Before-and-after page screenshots
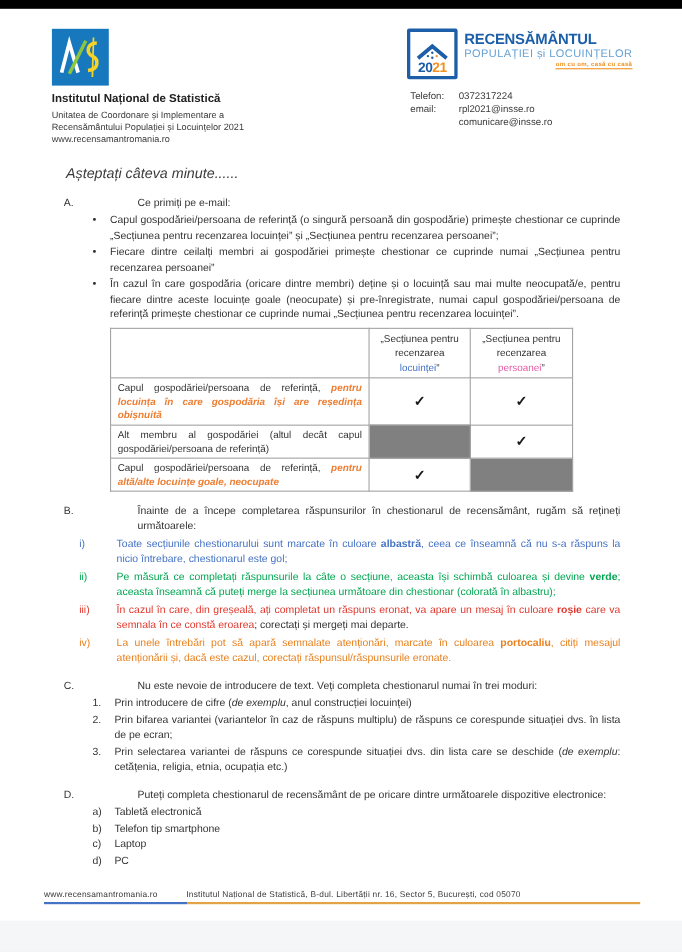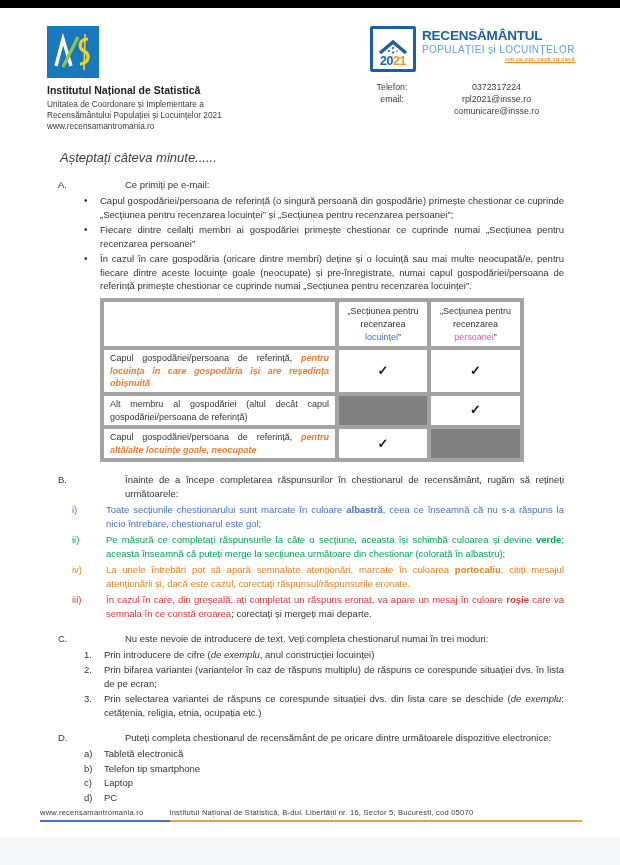--- a/index.html
+++ b/index.html
@@ -18,37 +18,37 @@
   .census-box{width:40px;height:40px;border:3px solid #1c5fa8;border-radius:2px;
               display:flex;flex-direction:column;align-items:center;justify-content:flex-end;background:#fff;}
   .census-year{font-size:12.5px;font-weight:bold;line-height:1;padding-bottom:2px;letter-spacing:-.5px;}
   .y20{color:#1c5fa8;} .y21{color:#f29222;}
   .census-text{padding-top:3px;}
   .census-title{font-size:13.5px;font-weight:bold;color:#1c5fa8;letter-spacing:-.2px;line-height:1;}
   .census-sub{font-size:10px;color:#63a0d4;letter-spacing:.4px;line-height:1.35;}
   .census-tag{font-size:5.5px;color:#f29222;font-weight:bold;text-align:right;letter-spacing:.3px;
               border-bottom:1px solid #f29222;display:inline-block;float:right;}
   .contact{margin-top:10px;margin-left:3px;display:grid;grid-template-columns:38px auto;
-           font-size:8.8px;line-height:1.35;color:#3a3a3a;text-align:center;}
+           font-size:8.8px;line-height:1.35;color:#3a3a3a;column-gap:6px;}
   
   .intro{margin:15px 58px 4px 60px;font-style:italic;font-size:13px;line-height:1.48;color:#3b3b3b;}
   .link-word{color:#4472c4;}
   .sec{margin:0 56px 0 58px;font-size:9.5px;line-height:1.47;}
   .sec-head{display:flex;gap:7px;margin-top:11px;}
   .sec-label{flex:0 0 12px;}
   .sec-title{flex:1;text-align:justify;margin-left:48px;}
   .bullets{margin-left:26px;margin-top:2px;}
   .bullet{display:flex;margin-top:1px;}
   .bullet::before{content:"•";flex:0 0 16px;font-size:10px;}
   .bullet-text{flex:1;text-align:justify;}
   .plainline{margin-top:2px;}
   
   .tbl{margin:5px 0 0 100px;border-collapse:collapse;table-layout:fixed;width:420px;
        font-size:9px;line-height:1.4;}
-  .tbl td{border:4px solid #a3a3a3;vertical-align:middle;padding:2px 6px;}
+  .tbl td{border:1px solid #a3a3a3;vertical-align:middle;padding:2px 6px;}
   .tbl .hcell{text-align:center;padding:3px 8px;}
   .tbl col.c1{width:235px;} .tbl col.c2{width:92px;} .tbl col.c3{width:93px;}
   .rowtext{text-align:justify;}
   .orange-it{color:#ed7d31;font-weight:bold;font-style:italic;}
   .hl-blue{color:#4472c4;} .hl-pink{color:#e75ba4;}
   .checkcell{text-align:center;font-size:13px;font-weight:bold;color:#1a1a1a;}
   .graycell{background:#808080;}
   
   .bitem{display:flex;margin-top:2px;}
   .bnum{flex:0 0 34px;padding-left:14px;}
@@ -181,27 +181,27 @@
       <div class="sec-title">Înainte de a începe completarea răspunsurilor în chestionarul de recensământ, rugăm să rețineți următoarele:</div>
     </div>
     <div class="bitem c-blue">
       <span class="bnum">i)</span>
       <div class="btext"><span>Toate secțiunile chestionarului sunt marcate în culoare </span><span class="bold">albastră</span><span>, ceea ce înseamnă că nu s-a răspuns la nicio întrebare, chestionarul este gol;</span></div>
     </div>
     <div class="bitem c-green">
       <span class="bnum">ii)</span>
       <div class="btext"><span>Pe măsură ce completați răspunsurile la câte o secțiune, aceasta își schimbă culoarea și devine </span><span class="bold">verde</span><span>; aceasta înseamnă că puteți merge la secțiunea următoare din chestionar (colorată în albastru);</span></div>
     </div>
+    <div class="bitem c-red">
+      <span class="bnum">iii)</span>
+      <div class="btext"><span>În cazul în care, din greșeală, ați completat un răspuns eronat, va apare un mesaj în culoare </span><span class="bold">roșie</span><span> care va semnala în ce constă eroarea</span><span class="black">; corectați și mergeți mai departe.</span></div>
+    </div>
     <div class="bitem c-orange">
       <span class="bnum">iv)</span>
       <div class="btext"><span>La unele întrebări pot să apară semnalate atenționări, marcate în culoarea </span><span class="bold">portocaliu</span><span>, citiți mesajul atenționării și, dacă este cazul, corectați răspunsul/răspunsurile eronate.</span></div>
-    </div>
-    <div class="bitem c-red">
-      <span class="bnum">iii)</span>
-      <div class="btext"><span>În cazul în care, din greșeală, ați completat un răspuns eronat, va apare un mesaj în culoare </span><span class="bold">roșie</span><span> care va semnala în ce constă eroarea</span><span class="black">; corectați și mergeți mai departe.</span></div>
     </div>
   </div>
 
   <div class="sec">
     <div class="sec-head">
       <span class="sec-label">C.</span>
       <div class="sec-title">Nu este nevoie de introducere de text. Veți completa chestionarul numai în trei moduri:</div>
     </div>
     <div class="list-indent">
       <div class="nitem">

WHAT THE TASK REQUIRES → Set down all the data again exactly as above, pictures excluded.

SOLUTION FOR THIS TASK →
--- a/index.html
+++ b/index.html
@@ -18,37 +18,37 @@
   .census-box{width:40px;height:40px;border:3px solid #1c5fa8;border-radius:2px;
               display:flex;flex-direction:column;align-items:center;justify-content:flex-end;background:#fff;}
   .census-year{font-size:12.5px;font-weight:bold;line-height:1;padding-bottom:2px;letter-spacing:-.5px;}
   .y20{color:#1c5fa8;} .y21{color:#f29222;}
   .census-text{padding-top:3px;}
   .census-title{font-size:13.5px;font-weight:bold;color:#1c5fa8;letter-spacing:-.2px;line-height:1;}
   .census-sub{font-size:10px;color:#63a0d4;letter-spacing:.4px;line-height:1.35;}
   .census-tag{font-size:5.5px;color:#f29222;font-weight:bold;text-align:right;letter-spacing:.3px;
               border-bottom:1px solid #f29222;display:inline-block;float:right;}
   .contact{margin-top:10px;margin-left:3px;display:grid;grid-template-columns:38px auto;
-           font-size:8.8px;line-height:1.35;color:#3a3a3a;text-align:center;}
+           font-size:8.8px;line-height:1.35;color:#3a3a3a;column-gap:6px;}
   
   .intro{margin:15px 58px 4px 60px;font-style:italic;font-size:13px;line-height:1.48;color:#3b3b3b;}
   .link-word{color:#4472c4;}
   .sec{margin:0 56px 0 58px;font-size:9.5px;line-height:1.47;}
   .sec-head{display:flex;gap:7px;margin-top:11px;}
   .sec-label{flex:0 0 12px;}
   .sec-title{flex:1;text-align:justify;margin-left:48px;}
   .bullets{margin-left:26px;margin-top:2px;}
   .bullet{display:flex;margin-top:1px;}
   .bullet::before{content:"•";flex:0 0 16px;font-size:10px;}
   .bullet-text{flex:1;text-align:justify;}
   .plainline{margin-top:2px;}
   
   .tbl{margin:5px 0 0 100px;border-collapse:collapse;table-layout:fixed;width:420px;
        font-size:9px;line-height:1.4;}
-  .tbl td{border:4px solid #a3a3a3;vertical-align:middle;padding:2px 6px;}
+  .tbl td{border:1px solid #a3a3a3;vertical-align:middle;padding:2px 6px;}
   .tbl .hcell{text-align:center;padding:3px 8px;}
   .tbl col.c1{width:235px;} .tbl col.c2{width:92px;} .tbl col.c3{width:93px;}
   .rowtext{text-align:justify;}
   .orange-it{color:#ed7d31;font-weight:bold;font-style:italic;}
   .hl-blue{color:#4472c4;} .hl-pink{color:#e75ba4;}
   .checkcell{text-align:center;font-size:13px;font-weight:bold;color:#1a1a1a;}
   .graycell{background:#808080;}
   
   .bitem{display:flex;margin-top:2px;}
   .bnum{flex:0 0 34px;padding-left:14px;}
@@ -181,27 +181,27 @@
       <div class="sec-title">Înainte de a începe completarea răspunsurilor în chestionarul de recensământ, rugăm să rețineți următoarele:</div>
     </div>
     <div class="bitem c-blue">
       <span class="bnum">i)</span>
       <div class="btext"><span>Toate secțiunile chestionarului sunt marcate în culoare </span><span class="bold">albastră</span><span>, ceea ce înseamnă că nu s-a răspuns la nicio întrebare, chestionarul este gol;</span></div>
     </div>
     <div class="bitem c-green">
       <span class="bnum">ii)</span>
       <div class="btext"><span>Pe măsură ce completați răspunsurile la câte o secțiune, aceasta își schimbă culoarea și devine </span><span class="bold">verde</span><span>; aceasta înseamnă că puteți merge la secțiunea următoare din chestionar (colorată în albastru);</span></div>
     </div>
+    <div class="bitem c-red">
+      <span class="bnum">iii)</span>
+      <div class="btext"><span>În cazul în care, din greșeală, ați completat un răspuns eronat, va apare un mesaj în culoare </span><span class="bold">roșie</span><span> care va semnala în ce constă eroarea</span><span class="black">; corectați și mergeți mai departe.</span></div>
+    </div>
     <div class="bitem c-orange">
       <span class="bnum">iv)</span>
       <div class="btext"><span>La unele întrebări pot să apară semnalate atenționări, marcate în culoarea </span><span class="bold">portocaliu</span><span>, citiți mesajul atenționării și, dacă este cazul, corectați răspunsul/răspunsurile eronate.</span></div>
-    </div>
-    <div class="bitem c-red">
-      <span class="bnum">iii)</span>
-      <div class="btext"><span>În cazul în care, din greșeală, ați completat un răspuns eronat, va apare un mesaj în culoare </span><span class="bold">roșie</span><span> care va semnala în ce constă eroarea</span><span class="black">; corectați și mergeți mai departe.</span></div>
     </div>
   </div>
 
   <div class="sec">
     <div class="sec-head">
       <span class="sec-label">C.</span>
       <div class="sec-title">Nu este nevoie de introducere de text. Veți completa chestionarul numai în trei moduri:</div>
     </div>
     <div class="list-indent">
       <div class="nitem">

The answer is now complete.